----- DATA SUPPLIED
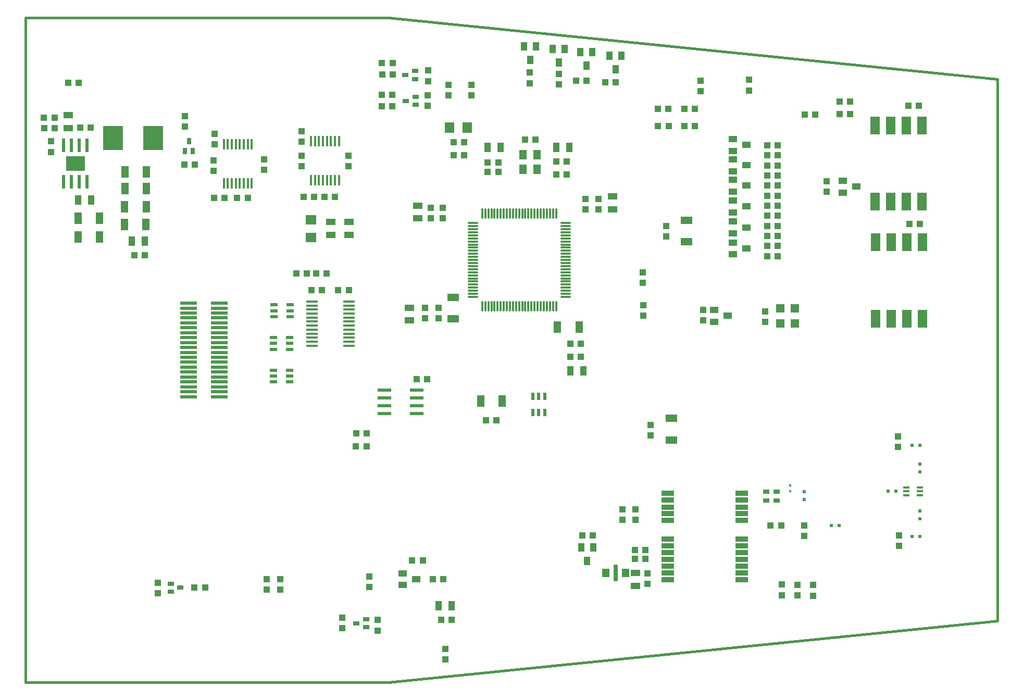
<source format=gtp>
G04 Layer_Color=8421504*
%FSLAX44Y44*%
%MOMM*%
G71*
G01*
G75*
%ADD10R,1.0160X1.1176*%
%ADD11O,0.3000X1.8000*%
%ADD12O,1.8000X0.3000*%
%ADD13R,1.1176X1.0160*%
%ADD14R,2.0000X0.8128*%
%ADD15R,1.0000X0.4000*%
%ADD16R,1.0160X1.4224*%
%ADD17R,1.4224X1.0160*%
%ADD18R,2.2098X0.6096*%
%ADD19R,0.6096X2.2098*%
%ADD20R,3.1000X2.4000*%
%ADD21R,0.4064X0.4000*%
%ADD22R,1.0000X1.0000*%
%ADD23R,1.0000X1.0000*%
%ADD24R,1.5000X1.0000*%
%ADD25R,1.0000X1.5000*%
%ADD26R,1.3000X1.9000*%
%ADD27R,1.9000X1.3000*%
%ADD28R,0.5588X1.2192*%
%ADD29R,1.2192X0.5588*%
%ADD30R,0.3000X1.8000*%
%ADD31R,1.9000X0.3000*%
%ADD32R,1.0000X0.8000*%
%ADD33R,0.8000X1.0000*%
%ADD34R,0.6350X2.6162*%
G04:AMPARAMS|DCode=35|XSize=1.1176mm|YSize=1.4224mm|CornerRadius=0.0838mm|HoleSize=0mm|Usage=FLASHONLY|Rotation=0.000|XOffset=0mm|YOffset=0mm|HoleType=Round|Shape=RoundedRectangle|*
%AMROUNDEDRECTD35*
21,1,1.1176,1.2548,0,0,0.0*
21,1,0.9500,1.4224,0,0,0.0*
1,1,0.1676,0.4750,-0.6274*
1,1,0.1676,-0.4750,-0.6274*
1,1,0.1676,-0.4750,0.6274*
1,1,0.1676,0.4750,0.6274*
%
%ADD35ROUNDEDRECTD35*%
%ADD36R,2.7000X0.5000*%
%ADD37R,1.8034X1.6002*%
%ADD38R,1.6002X1.8034*%
%ADD39R,1.1000X0.8000*%
%ADD40R,1.5000X3.0000*%
%ADD41R,1.4000X1.4000*%
%ADD42R,1.2000X1.6000*%
%ADD43R,3.2000X4.0000*%
%ADD44R,0.6000X0.6000*%
%ADD45R,0.6000X0.6000*%
%ADD48C,0.4000*%
%ADD95R,0.6048X1.0160*%
%ADD96R,0.6048X1.0000*%
%ADD97R,1.0922X1.4112*%
%ADD98R,1.1000X1.4112*%
D10*
X1297636Y1191500D02*
D03*
X1280500D02*
D03*
X1254886D02*
D03*
X1237750D02*
D03*
X1438136Y514250D02*
D03*
X1421000D02*
D03*
X1114864Y498750D02*
D03*
X1132000D02*
D03*
X855636Y457750D02*
D03*
X838500D02*
D03*
X501636Y413500D02*
D03*
X484500D02*
D03*
X650114Y924250D02*
D03*
X667250D02*
D03*
X467864Y1101000D02*
D03*
X485000D02*
D03*
X296636Y1234500D02*
D03*
X279500D02*
D03*
X788864Y1195750D02*
D03*
X806000D02*
D03*
X789114Y1214750D02*
D03*
X806250D02*
D03*
X789864Y1247500D02*
D03*
X807000D02*
D03*
X789364Y1266750D02*
D03*
X806500D02*
D03*
X871614Y427500D02*
D03*
X888750D02*
D03*
X699386Y924500D02*
D03*
X682250D02*
D03*
X1217636Y475000D02*
D03*
X1200500D02*
D03*
X1217636Y460000D02*
D03*
X1200500D02*
D03*
X1550386Y1183750D02*
D03*
X1533250D02*
D03*
X1493636Y1182750D02*
D03*
X1476500D02*
D03*
X256886Y1177500D02*
D03*
X239750D02*
D03*
X1169136Y1234750D02*
D03*
X1152000D02*
D03*
X1121886Y1237750D02*
D03*
X1104750D02*
D03*
X1415250Y1132636D02*
D03*
X1432386D02*
D03*
X1415250Y1099636D02*
D03*
X1432386D02*
D03*
X1415250Y1067182D02*
D03*
X1432386D02*
D03*
X1415250Y1034454D02*
D03*
X1432386D02*
D03*
X1415250Y1001727D02*
D03*
X1432386D02*
D03*
X1415250Y969000D02*
D03*
X1432386D02*
D03*
Y1116273D02*
D03*
X1415250D02*
D03*
X1432386Y1083545D02*
D03*
X1415250D02*
D03*
X1432386Y1050818D02*
D03*
X1415250D02*
D03*
X1432386Y1018091D02*
D03*
X1415250D02*
D03*
X1432386Y985364D02*
D03*
X1415250D02*
D03*
X1432386Y952636D02*
D03*
X1415250D02*
D03*
X1297636Y1164000D02*
D03*
X1280500D02*
D03*
X1255136D02*
D03*
X1238000D02*
D03*
X764136Y643500D02*
D03*
X747000D02*
D03*
D11*
X1072250Y1021750D02*
D03*
X1067250D02*
D03*
X1062250D02*
D03*
X1057250D02*
D03*
X1052250D02*
D03*
X1047250D02*
D03*
X1042250D02*
D03*
X1037250D02*
D03*
X1032250D02*
D03*
X1027250D02*
D03*
X1022250D02*
D03*
X1017250D02*
D03*
X1012250D02*
D03*
X1007250D02*
D03*
X1002250D02*
D03*
X997250D02*
D03*
X992250D02*
D03*
X987250D02*
D03*
X982250D02*
D03*
X977250D02*
D03*
X972250D02*
D03*
X967250D02*
D03*
X962250D02*
D03*
X957250D02*
D03*
X952250D02*
D03*
Y870750D02*
D03*
X957250D02*
D03*
X962250D02*
D03*
X967250D02*
D03*
X972250D02*
D03*
X977250D02*
D03*
X982250D02*
D03*
X987250D02*
D03*
X992250D02*
D03*
X997250D02*
D03*
X1002250D02*
D03*
X1007250D02*
D03*
X1012250D02*
D03*
X1017250D02*
D03*
X1022250D02*
D03*
X1027250D02*
D03*
X1032250D02*
D03*
X1037250D02*
D03*
X1042250D02*
D03*
X1047250D02*
D03*
X1052250D02*
D03*
X1057250D02*
D03*
X1062250D02*
D03*
X1067250D02*
D03*
X1072250D02*
D03*
D12*
X936750Y1006250D02*
D03*
Y1001250D02*
D03*
Y996250D02*
D03*
Y991250D02*
D03*
Y986250D02*
D03*
Y981250D02*
D03*
Y976250D02*
D03*
Y971250D02*
D03*
Y966250D02*
D03*
Y961250D02*
D03*
Y956250D02*
D03*
Y951250D02*
D03*
Y946250D02*
D03*
Y941250D02*
D03*
Y936250D02*
D03*
Y931250D02*
D03*
Y926250D02*
D03*
Y921250D02*
D03*
Y916250D02*
D03*
Y911250D02*
D03*
Y906250D02*
D03*
Y901250D02*
D03*
Y896250D02*
D03*
Y891250D02*
D03*
Y886250D02*
D03*
X1087750D02*
D03*
Y891250D02*
D03*
Y896250D02*
D03*
Y901250D02*
D03*
Y906250D02*
D03*
Y911250D02*
D03*
Y916250D02*
D03*
Y921250D02*
D03*
Y926250D02*
D03*
Y931250D02*
D03*
Y936250D02*
D03*
Y941250D02*
D03*
Y946250D02*
D03*
Y951250D02*
D03*
Y956250D02*
D03*
Y961250D02*
D03*
Y966250D02*
D03*
Y971250D02*
D03*
Y976250D02*
D03*
Y981250D02*
D03*
Y986250D02*
D03*
Y991250D02*
D03*
Y996250D02*
D03*
Y1001250D02*
D03*
Y1006250D02*
D03*
D13*
X782500Y360886D02*
D03*
Y343750D02*
D03*
X724750Y347864D02*
D03*
Y365000D02*
D03*
X624250Y410364D02*
D03*
Y427500D02*
D03*
X602000Y410364D02*
D03*
Y427500D02*
D03*
X768500Y414364D02*
D03*
Y431500D02*
D03*
X892500Y314136D02*
D03*
Y297000D02*
D03*
X425250Y404114D02*
D03*
Y421250D02*
D03*
X1385500Y1221864D02*
D03*
Y1239000D02*
D03*
X1490000Y400614D02*
D03*
Y417750D02*
D03*
X1464500Y400864D02*
D03*
Y418000D02*
D03*
X863250Y1196864D02*
D03*
Y1214000D02*
D03*
X864000Y1237000D02*
D03*
Y1254136D02*
D03*
X1214000Y855364D02*
D03*
Y872500D02*
D03*
X1213500Y925886D02*
D03*
Y908750D02*
D03*
X1439250Y401364D02*
D03*
Y418500D02*
D03*
X934250Y1231136D02*
D03*
Y1214000D02*
D03*
X897000Y1213864D02*
D03*
Y1231000D02*
D03*
X1201750Y523864D02*
D03*
Y541000D02*
D03*
X1180500Y523864D02*
D03*
Y541000D02*
D03*
X251750Y1139136D02*
D03*
Y1122000D02*
D03*
X1076500Y1248886D02*
D03*
Y1231750D02*
D03*
X1029500Y1250886D02*
D03*
Y1233750D02*
D03*
X1306750Y1220864D02*
D03*
Y1238000D02*
D03*
X1311250Y847864D02*
D03*
Y865000D02*
D03*
X1511750Y1056864D02*
D03*
Y1074000D02*
D03*
X469250Y1180386D02*
D03*
Y1163250D02*
D03*
D14*
X1254000Y459500D02*
D03*
Y448500D02*
D03*
Y437500D02*
D03*
Y426500D02*
D03*
Y470500D02*
D03*
Y481500D02*
D03*
Y492500D02*
D03*
Y522662D02*
D03*
Y533584D02*
D03*
Y544506D02*
D03*
Y555682D02*
D03*
Y566604D02*
D03*
X1374198D02*
D03*
Y555682D02*
D03*
Y544506D02*
D03*
Y533584D02*
D03*
Y522662D02*
D03*
Y492500D02*
D03*
Y481500D02*
D03*
Y470500D02*
D03*
Y459500D02*
D03*
Y448500D02*
D03*
Y437500D02*
D03*
Y426500D02*
D03*
D15*
X1663500Y563750D02*
D03*
Y576750D02*
D03*
X1641500D02*
D03*
Y563750D02*
D03*
X1663500Y570250D02*
D03*
X1641500D02*
D03*
D16*
X1123000Y456574D02*
D03*
X1113348Y478750D02*
D03*
X1132500D02*
D03*
X1168750Y1256324D02*
D03*
X1159098Y1278500D02*
D03*
X1178250D02*
D03*
X1121500Y1262324D02*
D03*
X1111848Y1284500D02*
D03*
X1131000D02*
D03*
X1076500Y1267324D02*
D03*
X1066848Y1289500D02*
D03*
X1086000D02*
D03*
X1030000Y1271574D02*
D03*
X1020348Y1293750D02*
D03*
X1039500D02*
D03*
D17*
X844676Y427500D02*
D03*
X822500Y417848D02*
D03*
Y437000D02*
D03*
X1560176Y1065500D02*
D03*
X1538000Y1055848D02*
D03*
Y1075000D02*
D03*
X1382062Y1133136D02*
D03*
X1359886Y1123484D02*
D03*
Y1142636D02*
D03*
X1382062Y1100136D02*
D03*
X1359886Y1090484D02*
D03*
Y1109636D02*
D03*
X1382062Y1067136D02*
D03*
X1359886Y1057484D02*
D03*
Y1076636D02*
D03*
X1382062Y1033136D02*
D03*
X1359886Y1023484D02*
D03*
Y1042636D02*
D03*
X1382062Y999136D02*
D03*
X1359886Y989484D02*
D03*
Y1008636D02*
D03*
X1382062Y965136D02*
D03*
X1359886Y955484D02*
D03*
Y974636D02*
D03*
X1351426Y855500D02*
D03*
X1329250Y845848D02*
D03*
Y865000D02*
D03*
D18*
X845662Y696450D02*
D03*
Y709150D02*
D03*
Y734550D02*
D03*
X793500Y696450D02*
D03*
Y709150D02*
D03*
Y734550D02*
D03*
X845662Y721850D02*
D03*
X793500D02*
D03*
D19*
X271950Y1073000D02*
D03*
X284650D02*
D03*
X310050D02*
D03*
X271950Y1133000D02*
D03*
X284650D02*
D03*
X310050D02*
D03*
X297350Y1073000D02*
D03*
Y1133000D02*
D03*
D20*
X291000Y1103000D02*
D03*
D21*
X1453000Y580000D02*
D03*
Y570000D02*
D03*
D22*
X1221000Y437000D02*
D03*
Y420000D02*
D03*
X1627865Y658965D02*
D03*
Y641965D02*
D03*
X1629503Y498380D02*
D03*
Y481380D02*
D03*
X1475250Y497250D02*
D03*
Y514250D02*
D03*
X517500Y1151000D02*
D03*
Y1134000D02*
D03*
X868250Y1013750D02*
D03*
Y1030750D02*
D03*
X888250D02*
D03*
Y1013750D02*
D03*
X859250Y868750D02*
D03*
Y851750D02*
D03*
X881250D02*
D03*
Y868750D02*
D03*
X1120250Y1028750D02*
D03*
Y1045750D02*
D03*
X1141250D02*
D03*
Y1028750D02*
D03*
X1251250Y984250D02*
D03*
Y1001250D02*
D03*
X658500Y1138750D02*
D03*
Y1155750D02*
D03*
X515500Y1108000D02*
D03*
Y1091000D02*
D03*
X597500Y1092750D02*
D03*
Y1109750D02*
D03*
X658500Y1116000D02*
D03*
Y1099000D02*
D03*
X735000D02*
D03*
Y1116000D02*
D03*
X1225750Y678000D02*
D03*
Y661000D02*
D03*
X1412500Y845500D02*
D03*
Y862500D02*
D03*
D23*
X1645250Y1197250D02*
D03*
X1662250D02*
D03*
X1663500Y1004500D02*
D03*
X1646500D02*
D03*
X958250Y685500D02*
D03*
X975250D02*
D03*
X516500Y1047500D02*
D03*
X533500D02*
D03*
X571000D02*
D03*
X554000D02*
D03*
X1038500Y1142000D02*
D03*
X1021500D02*
D03*
X1533500Y1203750D02*
D03*
X1550500D02*
D03*
X1072500Y1106000D02*
D03*
X1089500D02*
D03*
Y1085000D02*
D03*
X1072500D02*
D03*
X961250Y1104750D02*
D03*
X978250D02*
D03*
Y1089750D02*
D03*
X961250D02*
D03*
X1095250Y788750D02*
D03*
X1112250D02*
D03*
Y809750D02*
D03*
X1095250D02*
D03*
X905500Y1138000D02*
D03*
X922500D02*
D03*
Y1116750D02*
D03*
X905500D02*
D03*
X298750Y1161000D02*
D03*
X315750D02*
D03*
X240000Y1160250D02*
D03*
X257000D02*
D03*
X403500Y954000D02*
D03*
X386500D02*
D03*
X862500Y752500D02*
D03*
X845500D02*
D03*
X764250Y664000D02*
D03*
X747250D02*
D03*
X696000Y1048500D02*
D03*
X713000D02*
D03*
X679000D02*
D03*
X662000D02*
D03*
X718250Y897000D02*
D03*
X735250D02*
D03*
X675000D02*
D03*
X692000D02*
D03*
X885250Y361500D02*
D03*
X902250D02*
D03*
D24*
X1201750Y437250D02*
D03*
Y416250D02*
D03*
X735750Y1008000D02*
D03*
Y987000D02*
D03*
X705750Y1008000D02*
D03*
Y987000D02*
D03*
X834250Y868750D02*
D03*
Y847750D02*
D03*
X1164250Y1028750D02*
D03*
Y1049750D02*
D03*
X279250Y1160750D02*
D03*
Y1181750D02*
D03*
X847250Y1013750D02*
D03*
Y1034750D02*
D03*
D25*
X1072500Y1129000D02*
D03*
X1093500D02*
D03*
X403750Y977000D02*
D03*
X382750D02*
D03*
X295750Y1043750D02*
D03*
X316750D02*
D03*
X961250Y1129000D02*
D03*
X982250D02*
D03*
X1095250Y765750D02*
D03*
X1116250D02*
D03*
X902250Y384000D02*
D03*
X881250D02*
D03*
D26*
X984500Y716500D02*
D03*
X949500D02*
D03*
X1109500Y837000D02*
D03*
X1074500D02*
D03*
X371500Y1089500D02*
D03*
X406500D02*
D03*
X371250Y1062000D02*
D03*
X406250D02*
D03*
X371000Y1032750D02*
D03*
X406000D02*
D03*
X370750Y1003500D02*
D03*
X405750D02*
D03*
X330500Y984000D02*
D03*
X295500D02*
D03*
X330000Y1014000D02*
D03*
X295000D02*
D03*
D27*
X905250Y850750D02*
D03*
Y885750D02*
D03*
X1284250Y976000D02*
D03*
Y1011000D02*
D03*
X1260000Y688750D02*
D03*
Y653750D02*
D03*
D28*
X1034500Y724208D02*
D03*
X1044000D02*
D03*
X1053652D02*
D03*
Y698000D02*
D03*
X1044000D02*
D03*
X1034500D02*
D03*
D29*
X639958Y873250D02*
D03*
Y863750D02*
D03*
Y854098D02*
D03*
X613750D02*
D03*
Y863750D02*
D03*
Y873250D02*
D03*
X639208Y820000D02*
D03*
Y810500D02*
D03*
Y800848D02*
D03*
X613000D02*
D03*
Y810500D02*
D03*
Y820000D02*
D03*
X639208Y767250D02*
D03*
Y757750D02*
D03*
Y748098D02*
D03*
X613000D02*
D03*
Y757750D02*
D03*
Y767250D02*
D03*
D30*
X532250Y1071000D02*
D03*
X538750D02*
D03*
X545250D02*
D03*
X551750D02*
D03*
X558250D02*
D03*
X564750D02*
D03*
X571250D02*
D03*
X577750D02*
D03*
X532250Y1134000D02*
D03*
X538750D02*
D03*
X545250D02*
D03*
X551750D02*
D03*
X558250D02*
D03*
X564750D02*
D03*
X571250D02*
D03*
X577750D02*
D03*
X673750Y1076000D02*
D03*
X680250D02*
D03*
X686750D02*
D03*
X693250D02*
D03*
X699750D02*
D03*
X706250D02*
D03*
X712750D02*
D03*
X719250D02*
D03*
X673750Y1139000D02*
D03*
X680250D02*
D03*
X686750D02*
D03*
X693250D02*
D03*
X699750D02*
D03*
X706250D02*
D03*
X712750D02*
D03*
X719250D02*
D03*
D31*
X675250Y878500D02*
D03*
Y872000D02*
D03*
Y865500D02*
D03*
Y859000D02*
D03*
Y852500D02*
D03*
Y846000D02*
D03*
Y839500D02*
D03*
Y833000D02*
D03*
Y826500D02*
D03*
Y820000D02*
D03*
Y813500D02*
D03*
Y807000D02*
D03*
X735250Y878500D02*
D03*
Y872000D02*
D03*
Y865500D02*
D03*
Y859000D02*
D03*
Y852500D02*
D03*
Y846000D02*
D03*
Y839500D02*
D03*
Y833000D02*
D03*
Y826500D02*
D03*
Y820000D02*
D03*
Y813500D02*
D03*
Y807000D02*
D03*
D32*
X763500Y349250D02*
D03*
Y362250D02*
D03*
X747500Y355750D02*
D03*
X445750Y420000D02*
D03*
Y407000D02*
D03*
X461750Y413500D02*
D03*
X843750Y1198250D02*
D03*
Y1211250D02*
D03*
X827750Y1204750D02*
D03*
X843000Y1240250D02*
D03*
Y1253250D02*
D03*
X827000Y1246750D02*
D03*
D33*
X469000Y1123000D02*
D03*
X482000D02*
D03*
X475500Y1139000D02*
D03*
D34*
X1169000Y437423D02*
D03*
D35*
X1185002D02*
D03*
X1153000D02*
D03*
D36*
X475000Y876000D02*
D03*
X525000D02*
D03*
Y868000D02*
D03*
X475000D02*
D03*
X525000Y860000D02*
D03*
X475000D02*
D03*
X525000Y852000D02*
D03*
X475000D02*
D03*
X525000Y844000D02*
D03*
X475000D02*
D03*
X525000Y836000D02*
D03*
X475000D02*
D03*
X525000Y828000D02*
D03*
X475000D02*
D03*
X525000Y820000D02*
D03*
X475000D02*
D03*
X525000Y812000D02*
D03*
X475000D02*
D03*
X525000Y804000D02*
D03*
X475000D02*
D03*
X525000Y796000D02*
D03*
X475000D02*
D03*
X525000Y788000D02*
D03*
X475000D02*
D03*
X525000Y780000D02*
D03*
X475000D02*
D03*
X525000Y772000D02*
D03*
X475000D02*
D03*
X525000Y764000D02*
D03*
X475000D02*
D03*
X525000Y756000D02*
D03*
X475000D02*
D03*
X525000Y748000D02*
D03*
X475000D02*
D03*
X525000Y740000D02*
D03*
X475000D02*
D03*
X525000Y732000D02*
D03*
X475000D02*
D03*
X525000Y724000D02*
D03*
X475000D02*
D03*
D37*
X673500Y982776D02*
D03*
Y1011220D02*
D03*
D38*
X927474Y1161250D02*
D03*
X899030D02*
D03*
D39*
X1431000Y555500D02*
D03*
X1414000D02*
D03*
Y569500D02*
D03*
X1431000D02*
D03*
D40*
X1667100Y1165000D02*
D03*
X1641700D02*
D03*
X1616300D02*
D03*
X1590900D02*
D03*
Y1041000D02*
D03*
X1616300D02*
D03*
X1641700D02*
D03*
X1667100D02*
D03*
X1667900Y975000D02*
D03*
X1642500D02*
D03*
X1617100D02*
D03*
X1591700D02*
D03*
Y851000D02*
D03*
X1617100D02*
D03*
X1642500D02*
D03*
X1667900D02*
D03*
D41*
X1436500Y867250D02*
D03*
X1460500D02*
D03*
Y843250D02*
D03*
X1436500D02*
D03*
D42*
X1041250Y1093750D02*
D03*
X1018250D02*
D03*
Y1117750D02*
D03*
X1041250D02*
D03*
D43*
X352500Y1144500D02*
D03*
X417500D02*
D03*
D44*
X1651250Y497000D02*
D03*
X1663500D02*
D03*
X1651250Y644500D02*
D03*
X1663500D02*
D03*
X1519750Y514250D02*
D03*
X1532000D02*
D03*
X1624250Y570250D02*
D03*
X1612000D02*
D03*
D45*
X1475500Y557250D02*
D03*
Y569500D02*
D03*
X1663599Y525870D02*
D03*
Y538120D02*
D03*
X1663613Y614315D02*
D03*
Y602065D02*
D03*
D48*
X800000Y260000D02*
X1790000Y360000D01*
Y1240000D01*
X210000Y260000D02*
X800000D01*
Y1340000D02*
X1790000Y1240000D01*
X210000Y1340000D02*
X800000D01*
X210000Y260000D02*
Y1340000D01*
D95*
X1169024Y445551D02*
D03*
D96*
Y429423D02*
D03*
D97*
X1185129Y437479D02*
D03*
D98*
X1153000D02*
D03*
M02*

</source>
----------
• **TASK**: Repeat exactly and only the lines from the start of the data above through the line that holds "1,1,0.1676,0.4750,-0.6274*", inclusive. Pictures do not belong in the copy.

• **RESULT**:
<source format=gtp>
G04 Layer_Color=8421504*
%FSLAX44Y44*%
%MOMM*%
G71*
G01*
G75*
%ADD10R,1.0160X1.1176*%
%ADD11O,0.3000X1.8000*%
%ADD12O,1.8000X0.3000*%
%ADD13R,1.1176X1.0160*%
%ADD14R,2.0000X0.8128*%
%ADD15R,1.0000X0.4000*%
%ADD16R,1.0160X1.4224*%
%ADD17R,1.4224X1.0160*%
%ADD18R,2.2098X0.6096*%
%ADD19R,0.6096X2.2098*%
%ADD20R,3.1000X2.4000*%
%ADD21R,0.4064X0.4000*%
%ADD22R,1.0000X1.0000*%
%ADD23R,1.0000X1.0000*%
%ADD24R,1.5000X1.0000*%
%ADD25R,1.0000X1.5000*%
%ADD26R,1.3000X1.9000*%
%ADD27R,1.9000X1.3000*%
%ADD28R,0.5588X1.2192*%
%ADD29R,1.2192X0.5588*%
%ADD30R,0.3000X1.8000*%
%ADD31R,1.9000X0.3000*%
%ADD32R,1.0000X0.8000*%
%ADD33R,0.8000X1.0000*%
%ADD34R,0.6350X2.6162*%
G04:AMPARAMS|DCode=35|XSize=1.1176mm|YSize=1.4224mm|CornerRadius=0.0838mm|HoleSize=0mm|Usage=FLASHONLY|Rotation=0.000|XOffset=0mm|YOffset=0mm|HoleType=Round|Shape=RoundedRectangle|*
%AMROUNDEDRECTD35*
21,1,1.1176,1.2548,0,0,0.0*
21,1,0.9500,1.4224,0,0,0.0*
1,1,0.1676,0.4750,-0.6274*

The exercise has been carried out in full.